EXTRAIT À LIRE:
- - -
Journaliste - Je voudrais revenir sur la question des grèves pour savoir si on a bien compris. Ce que vous nous avez dit... lorsque vous avez répondu tout à l'heure à la question de ma consoeur, c'est : il y a donc un préalable, c'est l'arrêt des grèves ?
François Fillon - Ça ne se pose pas dans ces termes-là, il n'y a pas de diktat mais chacun comprend bien qu'on ne peut pas négocier et faire grève en même temps, et qu'on ne peut pas à la fois refuser le principe de la réforme et exiger de négocier sur le retrait de la réforme. Et donc, chacun doit prendre ses responsabilités, nous avons pris les nôtres, nous avons accepté les demandes - qui étaient celles des organisations syndicales - que des représentants de l'Etat participent aux négociations dans les entreprises. Nous avons accepté qu'on parle de tous les sujets du moment qu'on ne franchissait pas la ligne rouge que j'ai fixée tout à l'heure. Mais nous demandons, pour que ces négociations s'ouvrent, qu'il y ait un appel à la reprise au travail de la part des organisations.
Journaliste - Si la grève devait se poursuivre au-delà de mardi, est-ce que vous avez déjà préparé un plan pour permettre aux gens de se rendre sur leur lieu de travail la semaine prochaine ? Puisque vous savez très bien que la semaine dernière, il y a des gens qui ont pris des journées de RTT, et là on va rentrer dans la phase où la grève s'allongera et ça sera de plus en plus difficile.
François Fillon - Il est incontestable que cette grève devient de plus en plus difficile à supporter pour les usagers. C'est donc la raison pour laquelle j'appelle à la reprise du travail et à l'ouverture des négociations. Et c'est ce que le gouvernement fera pendant tout le week-end. Le gouvernement ne négligera aucun effort pour renouer les fils du dialogues pendant le week-end, pour que les organisations syndicales viennent s'asseoir à la table des négociations.
Journaliste - Traditionnellement, la France est attendue sur les sujets sociaux justement lors de sa présidence. Est-ce que lors de la présidence qui s'annonce, il y aura quand même quelques priorités mises en avant sur ces sujets, puisque pour l'instant on ne voit rien ?
- - -
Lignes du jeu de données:
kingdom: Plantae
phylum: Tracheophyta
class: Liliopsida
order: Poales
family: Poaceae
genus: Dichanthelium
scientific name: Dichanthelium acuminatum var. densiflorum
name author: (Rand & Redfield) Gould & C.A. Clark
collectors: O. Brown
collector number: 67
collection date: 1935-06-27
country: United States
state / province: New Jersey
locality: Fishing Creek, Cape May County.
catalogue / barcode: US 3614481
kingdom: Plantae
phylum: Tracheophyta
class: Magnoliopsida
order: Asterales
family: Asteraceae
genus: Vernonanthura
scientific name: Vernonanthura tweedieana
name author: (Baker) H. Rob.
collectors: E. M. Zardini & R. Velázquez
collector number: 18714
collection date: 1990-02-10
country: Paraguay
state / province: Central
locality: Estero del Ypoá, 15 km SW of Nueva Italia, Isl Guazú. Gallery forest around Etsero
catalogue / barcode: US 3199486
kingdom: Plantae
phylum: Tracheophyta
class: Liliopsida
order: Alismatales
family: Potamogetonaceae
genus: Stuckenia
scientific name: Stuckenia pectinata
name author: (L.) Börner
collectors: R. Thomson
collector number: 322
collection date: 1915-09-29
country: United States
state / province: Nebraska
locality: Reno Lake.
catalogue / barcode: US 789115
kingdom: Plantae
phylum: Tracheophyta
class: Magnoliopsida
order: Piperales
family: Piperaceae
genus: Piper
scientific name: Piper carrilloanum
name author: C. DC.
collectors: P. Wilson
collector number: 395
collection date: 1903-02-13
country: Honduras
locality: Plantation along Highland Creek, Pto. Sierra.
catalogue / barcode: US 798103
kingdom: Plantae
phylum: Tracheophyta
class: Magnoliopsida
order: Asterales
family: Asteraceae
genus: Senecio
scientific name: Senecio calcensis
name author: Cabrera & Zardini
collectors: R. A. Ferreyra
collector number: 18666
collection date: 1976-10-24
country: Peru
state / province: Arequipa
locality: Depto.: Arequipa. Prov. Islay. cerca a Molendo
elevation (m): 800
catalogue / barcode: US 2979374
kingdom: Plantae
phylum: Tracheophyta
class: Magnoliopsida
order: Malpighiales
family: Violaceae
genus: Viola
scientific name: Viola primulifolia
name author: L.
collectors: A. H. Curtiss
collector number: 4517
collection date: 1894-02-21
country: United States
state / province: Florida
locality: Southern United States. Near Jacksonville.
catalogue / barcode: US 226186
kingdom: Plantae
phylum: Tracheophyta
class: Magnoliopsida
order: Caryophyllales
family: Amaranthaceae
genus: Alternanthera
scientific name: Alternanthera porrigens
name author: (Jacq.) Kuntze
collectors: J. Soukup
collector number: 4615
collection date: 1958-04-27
- - -
CONSIGNES:
**A)** Traduisez en anglais cette phrase de l'extrait : « Il est incontestable que cette grève devient de plus en plus difficile à supporter pour les usagers. »
**B)** D'après l'extrait, que demande le gouvernement pour que les négociations s'ouvrent ?
**C)** Pour chacune des affirmations suivantes, indiquez si elle concorde avec l'extrait et citez les mots qui tranchent. (i) Le gouvernement a accepté que des représentants de l'État prennent part aux négociations dans les entreprises. (ii) François Fillon affirme qu'il y a un diktat. (iii) Le gouvernement compte rester inactif pendant le week-end.

RÉPONSES PROPOSÉES:
**A)** It is indisputable that this strike is becoming more and more difficult for users to bear.

**B)** Il demande un appel à la reprise du travail de la part des organisations.

**C)**
(i) Oui : « nous avons accepté les demandes - qui étaient celles des organisations syndicales - que des représentants de l'Etat participent aux négociations dans les entreprises ».
(ii) Non : « il n'y a pas de diktat ».
(iii) Non : « Le gouvernement ne négligera aucun effort pour renouer les fils du dialogues pendant le week-end ».